(What is needed) Return the abstract on trade-off capacities of quantum Hadamard channels word for word, in full.

Top of Passage

Trade-off capacities of the quantum Hadamard channels

Coding theorems in quantum Shannon theory express the ultimate rates at which a sender can transmit information over a noisy quantum channel. More often than not, the known formulas expressing these transmission rates are intractable, requiring an optimization over an infinite number of uses of the channel. Researchers have rarely found quantum channels with a tractable classical or quantum capacity, but when such a finding occurs, it demonstrates a complete understanding of that channel’s capabilities for transmitting classical or quantum information. Here we show that the three-dimensional capacity region for entanglement-assisted transmission of classical and quantum information is tractable for the Hadamard class of channels. Examples of Hadamard channels include generalized dephasing channels, cloning channels, and the Unruh channel. The generalized dephasing channels and the cloning channels are natural processes that occur in quantum systems through the loss of quantum coherence or stimulated emission, respectively. The Unruh channel is a noisy process that occurs in relativistic quantum information theory as a result of the Unruh effect and bears a strong relationship to the cloning channels. We give exact formulas for the entanglement-assisted classical and quantum communication capacity regions of these channels. The coding strategy for each of these examples is superior to a naïve time-sharing strategy, and we introduce a measure to determine this improvement.

Bottom of Passage
Top of Listed records

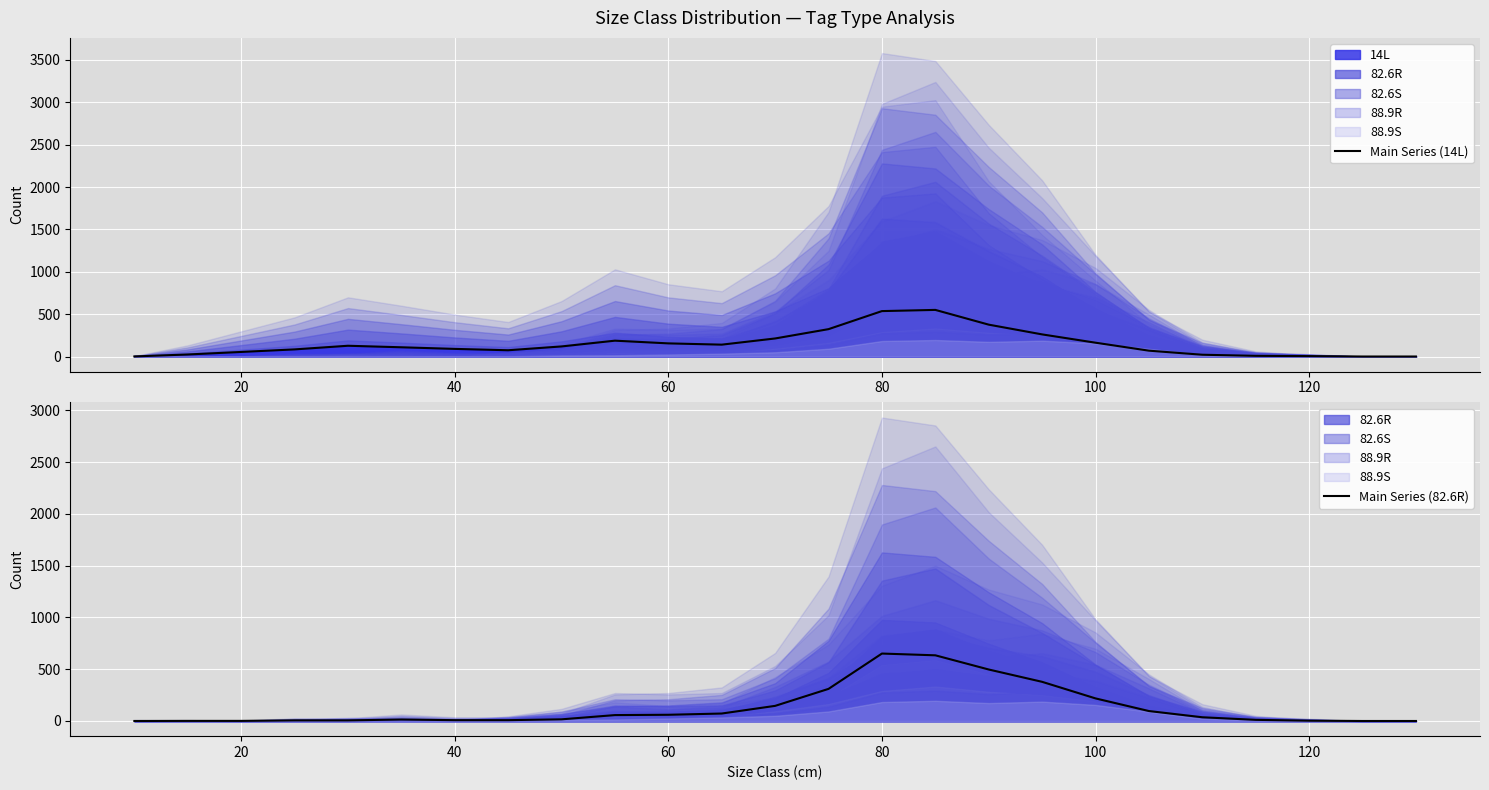

After their last crossing, which series has the higher values: Main Series (82.6R) or Main Series (14L)?

Main Series (14L)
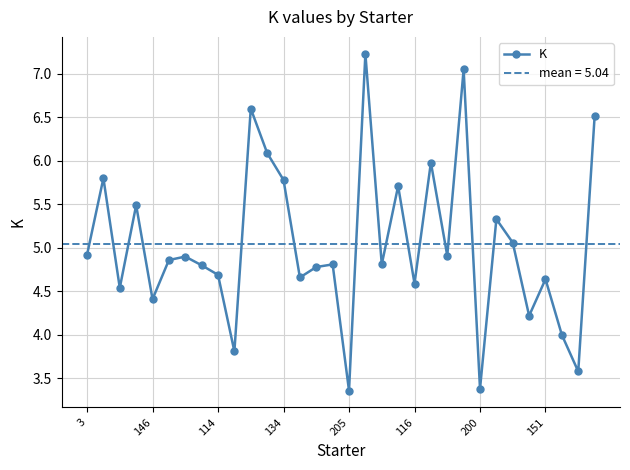

Which label corresponds to the largest value in the chart?

17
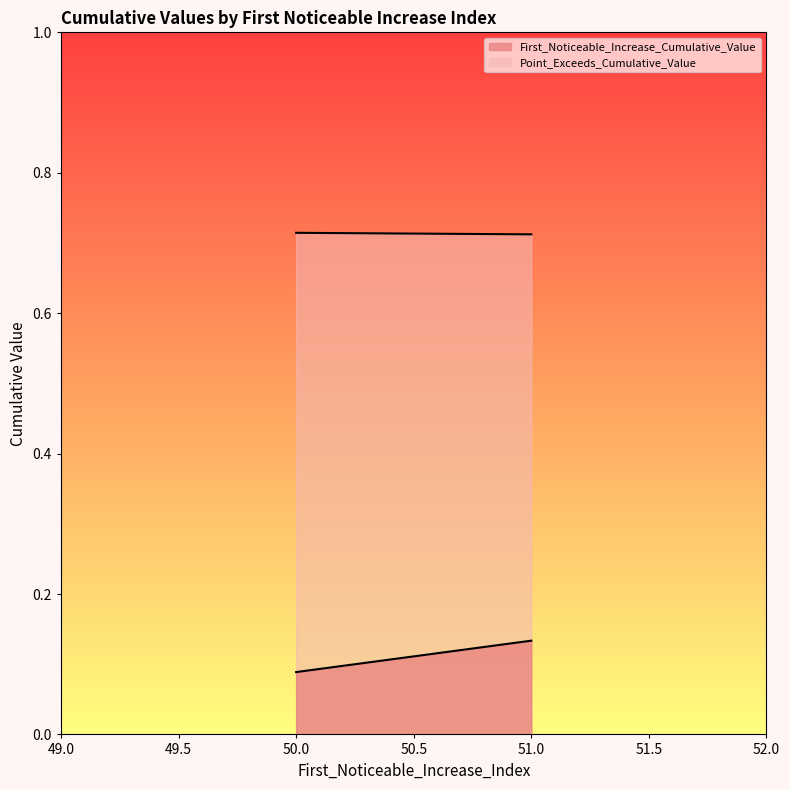

What position from the right is 50.0?

2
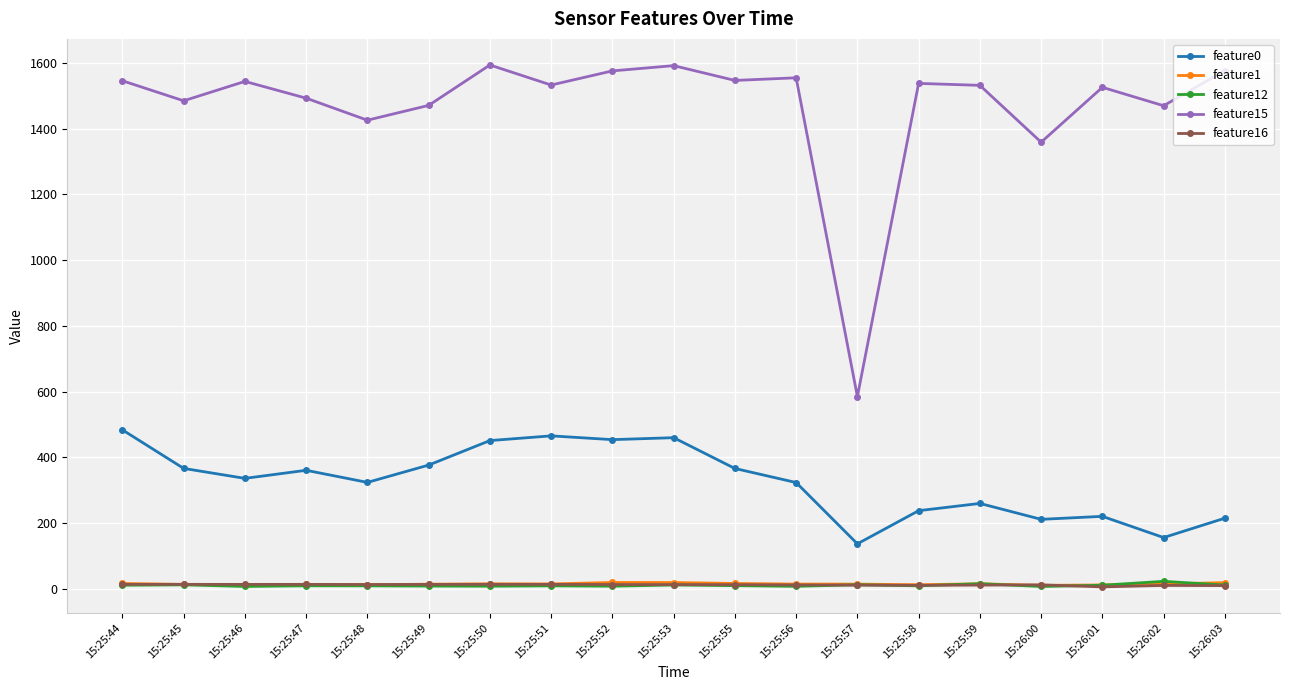

Is it true that feature0 equals 329.3 at 15:25:44?

False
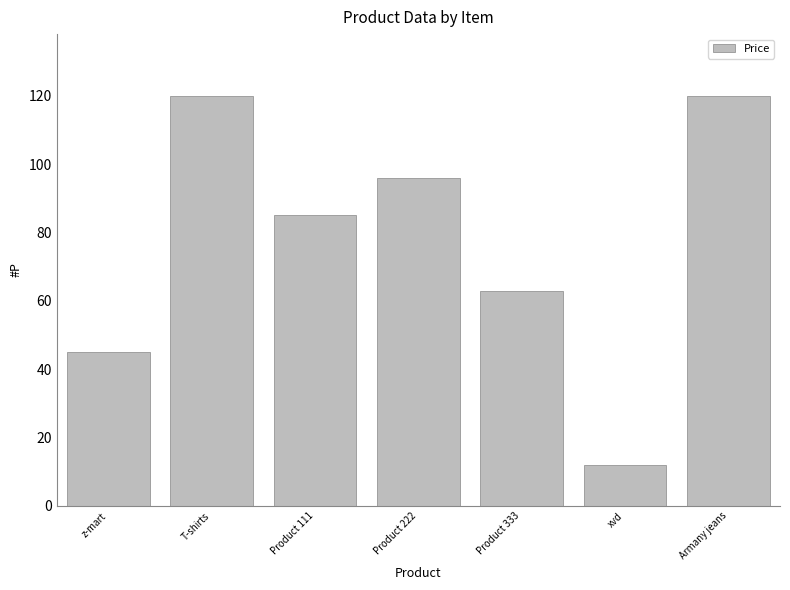

What is the label of the 6th bar from the left?

xvd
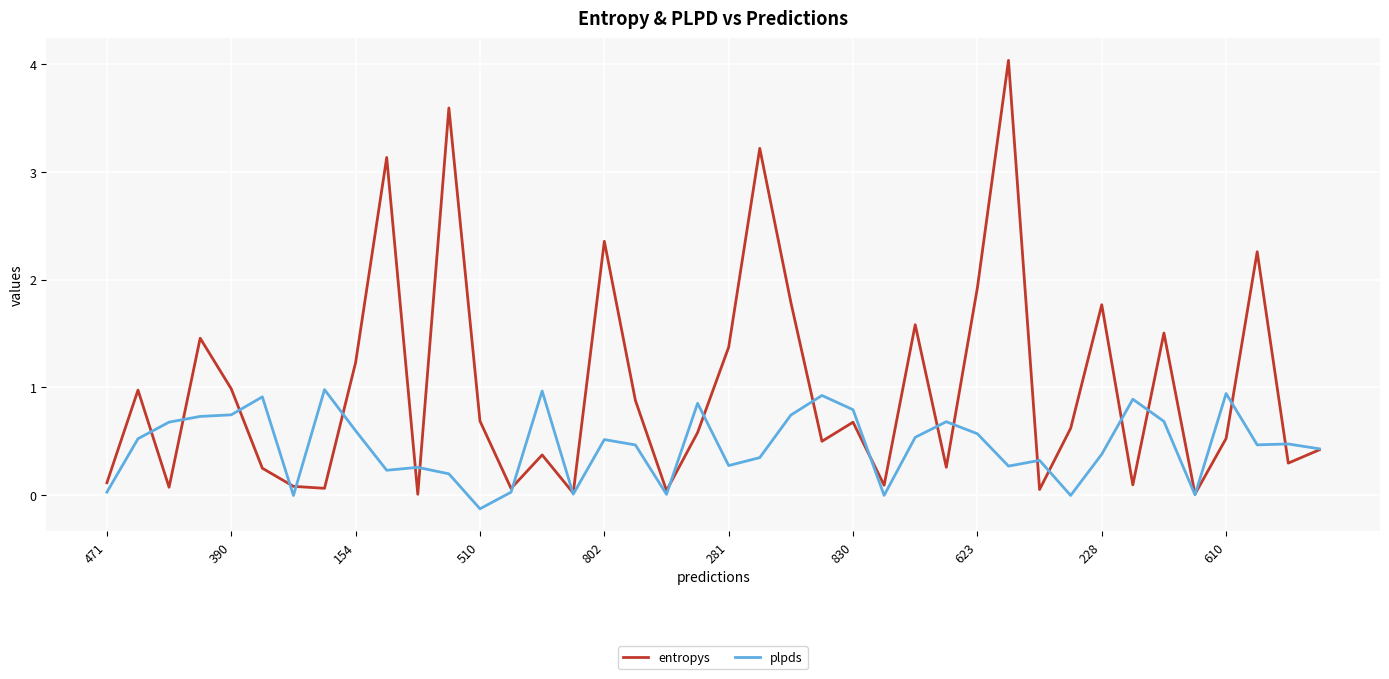

Is this an area chart (filled region under the line)?

No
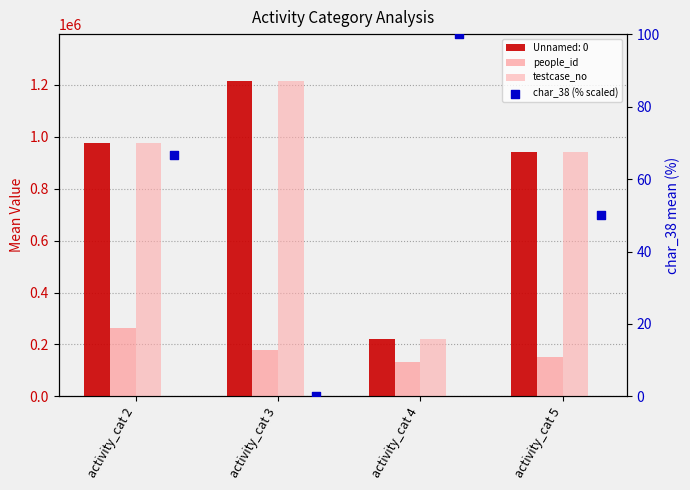

Which series reaches the minimum Y coordinate?

char_38 (% scaled)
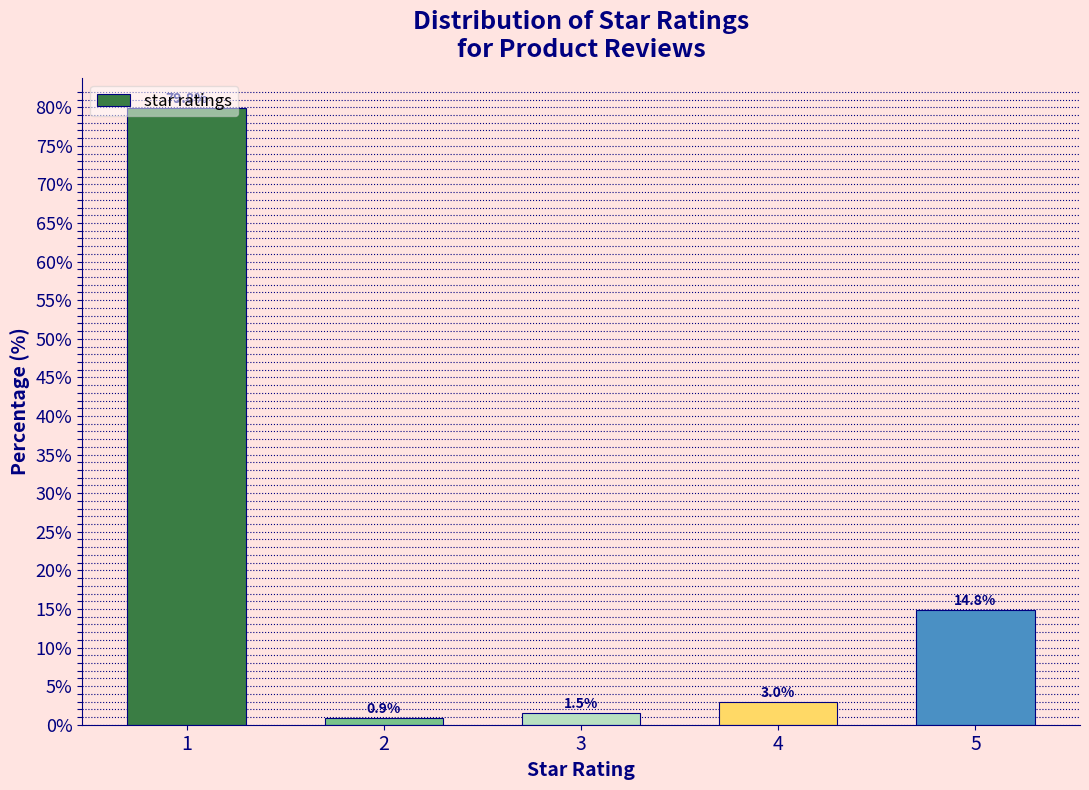

Which has a higher value, 5 or 3?

5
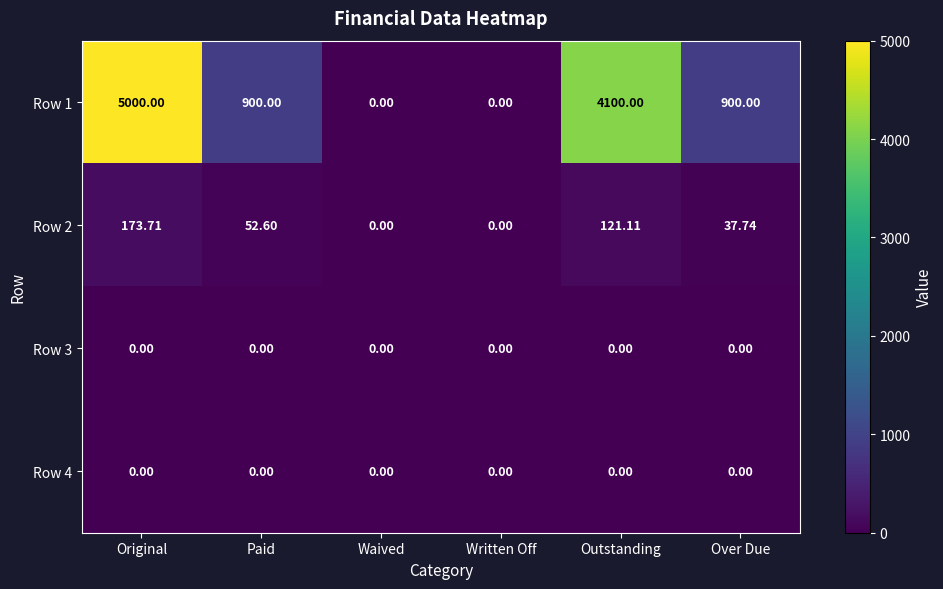

At how many categories does at least one series exceed 3128?

2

Bottom of Listed records

(Answer)
Trade-off capacities of the quantum Hadamard channels

Coding theorems in quantum Shannon theory express the ultimate rates at which a sender can transmit information over a noisy quantum channel. More often than not, the known formulas expressing these transmission rates are intractable, requiring an optimization over an infinite number of uses of the channel. Researchers have rarely found quantum channels with a tractable classical or quantum capacity, but when such a finding occurs, it demonstrates a complete understanding of that channel’s capabilities for transmitting classical or quantum information. Here we show that the three-dimensional capacity region for entanglement-assisted transmission of classical and quantum information is tractable for the Hadamard class of channels. Examples of Hadamard channels include generalized dephasing channels, cloning channels, and the Unruh channel. The generalized dephasing channels and the cloning channels are natural processes that occur in quantum systems through the loss of quantum coherence or stimulated emission, respectively. The Unruh channel is a noisy process that occurs in relativistic quantum information theory as a result of the Unruh effect and bears a strong relationship to the cloning channels. We give exact formulas for the entanglement-assisted classical and quantum communication capacity regions of these channels. The coding strategy for each of these examples is superior to a naïve time-sharing strategy, and we introduce a measure to determine this improvement.